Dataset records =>

########

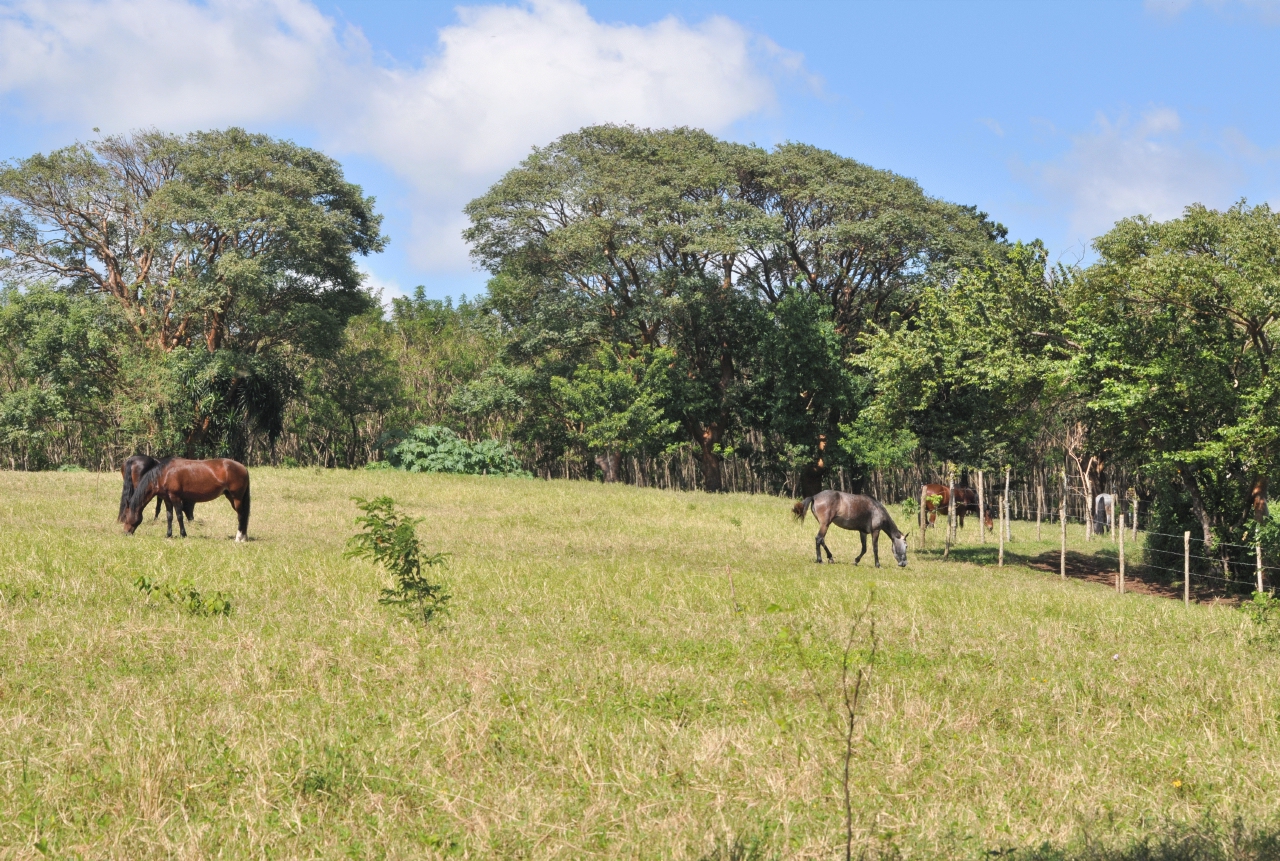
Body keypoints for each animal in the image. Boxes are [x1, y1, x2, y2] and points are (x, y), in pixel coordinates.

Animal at [120, 455, 252, 537]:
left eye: (125, 517)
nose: (125, 532)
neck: (164, 473)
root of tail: (243, 467)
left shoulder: (175, 497)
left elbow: (179, 516)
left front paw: (183, 534)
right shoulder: (167, 500)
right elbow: (169, 516)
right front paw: (169, 534)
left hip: (237, 498)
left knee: (241, 515)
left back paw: (239, 538)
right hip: (231, 497)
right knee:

########

Problem statement => Pictures stay out; copy every entry above exactly.

Solution to the exercise =>
Body keypoints for each animal in the image. Boxes are [x1, y1, x2, y2] and points are (x, y), in pixel coordinates.

Animal at [120, 455, 252, 537]:
left eye: (125, 517)
nose: (125, 532)
neck: (164, 473)
root of tail: (243, 467)
left shoulder: (175, 497)
left elbow: (179, 516)
left front paw: (183, 534)
right shoulder: (167, 500)
right elbow: (169, 516)
right front paw: (169, 534)
left hip: (237, 498)
left knee: (241, 515)
left back paw: (239, 538)
right hip: (231, 497)
right knee:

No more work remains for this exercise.